(Stored data entries)
########################################

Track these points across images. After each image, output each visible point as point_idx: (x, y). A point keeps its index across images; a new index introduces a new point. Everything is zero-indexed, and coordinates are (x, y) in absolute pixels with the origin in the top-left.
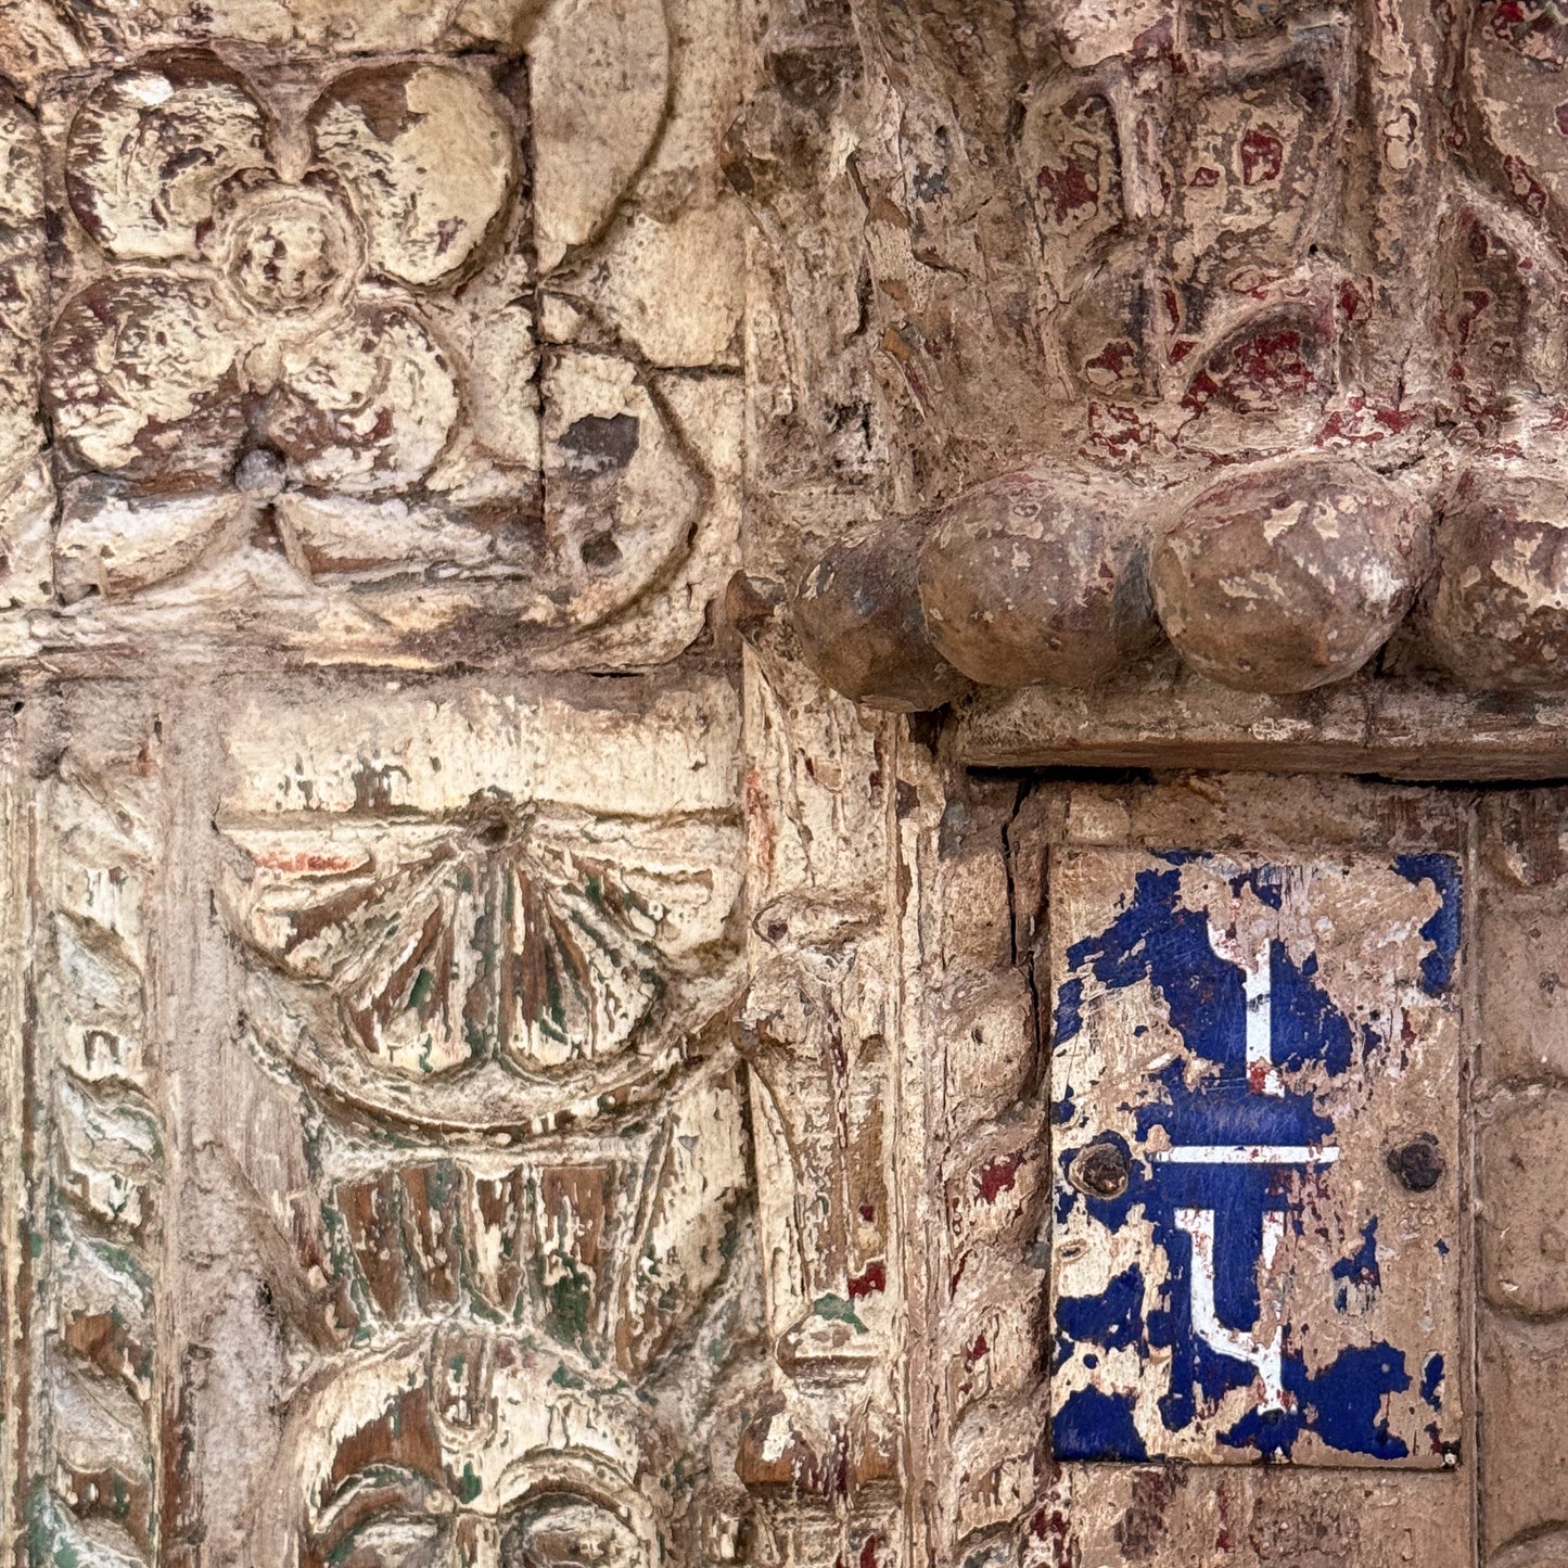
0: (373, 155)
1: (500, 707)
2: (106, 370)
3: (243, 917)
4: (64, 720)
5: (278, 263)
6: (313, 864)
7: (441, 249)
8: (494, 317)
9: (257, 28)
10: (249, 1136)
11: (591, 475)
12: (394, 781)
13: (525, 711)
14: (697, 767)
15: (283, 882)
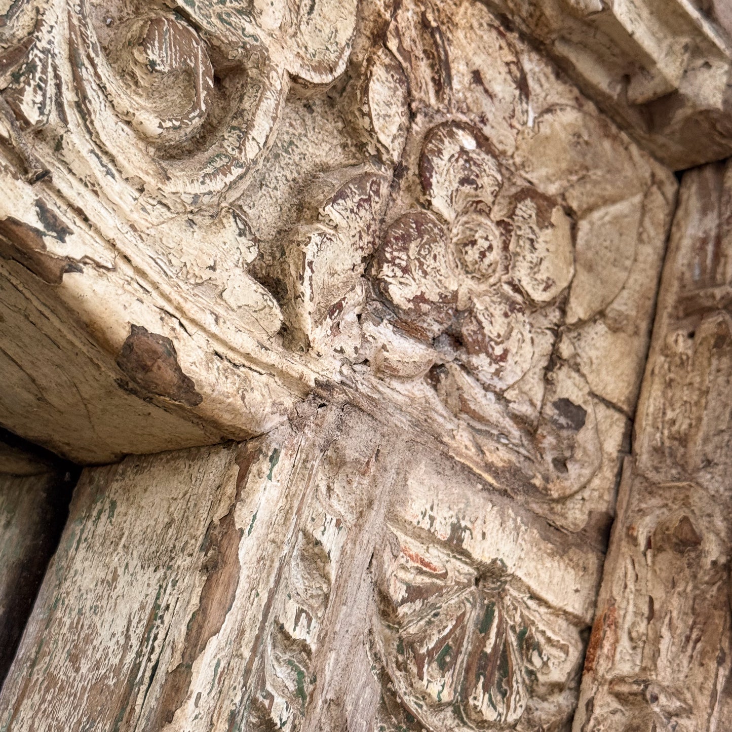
0: (533, 231)
1: (515, 520)
2: (412, 258)
3: (387, 576)
4: (341, 425)
5: (487, 254)
6: (422, 562)
7: (545, 290)
8: (539, 331)
9: (501, 142)
10: (356, 705)
11: (561, 427)
12: (466, 535)
13: (523, 528)
14: (577, 591)
15: (409, 566)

########################################

Exercise goal - Exactly and only the lines from the top of the records down to the line containing "14: (697, 767)" should be transcribed, please, without the pictures.

Answer to the problem -
Track these points across images. After each image, output each visible point as point_idx: (x, y). A point keeps its index across images; a new index introduces a new point. Everything is zero-indexed, and coordinates are (x, y) in absolute pixels with the origin in the top-left.
0: (373, 155)
1: (500, 707)
2: (106, 370)
3: (243, 917)
4: (64, 720)
5: (278, 263)
6: (313, 864)
7: (441, 249)
8: (494, 317)
9: (257, 28)
10: (249, 1136)
11: (591, 475)
12: (394, 781)
13: (525, 711)
14: (697, 767)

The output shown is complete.